When we want to initialize

To use a different host, type in: ssh hostname in terminal. Par exemple: ssh newton .

To make data cubes using the gbtgridder, we don't need to follow any of the instructions on GitHub, since it has already been installed for us. The command would look different depending on if we are gridding a single file or multiple files.

Let's say we want to grid the merged fits files for AGBT22B_234_02_pol_0 only. Go to the terminal and type:

gbtgridder -o merged_cube_1 -a 20 AGBT22B_234_02_pol_0_merged_Bank_E.fits

The name after -o indicates our desired file name, and -a indicates the command to grid over average channels, since gridding over individual channels would yield very minimal width. After gridding has been done, type:

ls file_name_cube.fits

and it will show you the file in the directory (this is just to verify that gridding has been done properly)

If instead, we want to grid multiple files with the same extension, we can type in:

gbtgridder -o desiredfilename -a 20 *pol_0*cal_scan_*_bank_E.fits

This will grid all the polarization 0 scans in Bank E.

Let's say we want to view the "size" of our fits file inside the DriftScan directory. To do so, we type: du -hs *.fits

To exit from a terminal editor, type: colon+q and then "enter".
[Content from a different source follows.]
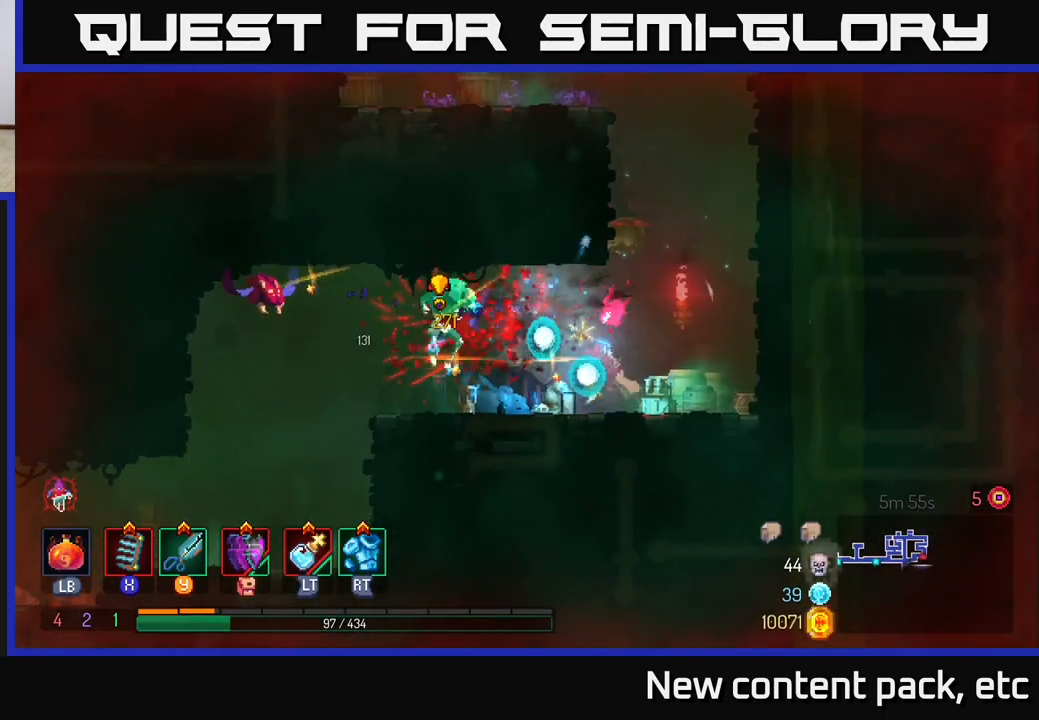
{"buttons": [], "left_stick": "center", "right_stick": "center", "events": [[67, "Y", "down"], [150, "Y", "up"], [400, "left_stick", "center"]]}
To open a png file, type in: xdg-open image.png

When opening a fits cube on DS9, type in: ds9 file_name_cube.fits

Setting up a virtual environment

You can use the virtual environment in /home/scratch/psalas/projects/DriftScan/py3.11 if you like.

We want to avoid using the system wide Python installation as this one is not meant to be modified. For this we will use our own Python installation in a virtual environment. To create a virtual environment and install some packages you can use:

~gbosdd/pythonversions/3.11/bin/python -m venv py3.11
source py3.11/bin/activate # This will "activate" the virtual environment. After this your shell prompt should have a (py3.11) at the start of the line (if not something might be wrong).
python -m pip install --upgrade pip # This will upgrade the package installer for Python.
python -m pip install wheel build setuptools # These are useful for installing other packages.
python -m pip install astropy numpy matplotlib pandas fitsio # Core working components.
python -m pip install jupyterlab ipympl # This is optional if you would like to use jupyterlab.=

You can also directly use Python from the virtual environment as:
py3.11/bin/python
So, for example, if you wanted to install a package into the virtual environment without "activating" it you could use:
py3.11/bin/python -m pip install pandas # This would install pandas into the py3.11 virtual environment.

Alternatively you can use conda to create and manage the virtual environments. To use conda, we need to type conda activate DriftScan in the terminal in order to access the conda environment, and initialization has been done in our bash profile already.

If using conda instead, we might need to install the modules glands and fitsio before we can import them. To do this, type pip install -e . in the GLANDS directory for module glands, and type pip install fitsio the fitsio module.

Other advantages of using virtual environments for a project:
  • It makes it easier to reproduce your results even if Python, or other libraries, change over time.
  • It makes it easier to share your results; you can share the details of the environemnt and others can reproduce your installation.

Working using jupyterlab

I would recommend using jupyter-lab or jupyter notebook to work, as these provide a natural way of documenting your work as well as keeping code, outputs and errors all in one place.

Once you have a working Python environment, or using /home/scratch/psalas/projects/DriftScan/py3.11, you can start a jupyter server with the command

jupyter-lab

this will launch a new browser window (or tab) with a jupyter server.

Remote notebooks

If you are working remotely you might want to change the above to:

jupyter-lab --ip=${HOST}.gb.nrao.edu --port=<port> --no-browser

where <port> is a number like 9020, and $HOST is the computer you are working on. For this example we'll use thales as $HOST. The --no-browser option keeps jupyter from trying to launch a web browser window, which could be very slow when working remotely.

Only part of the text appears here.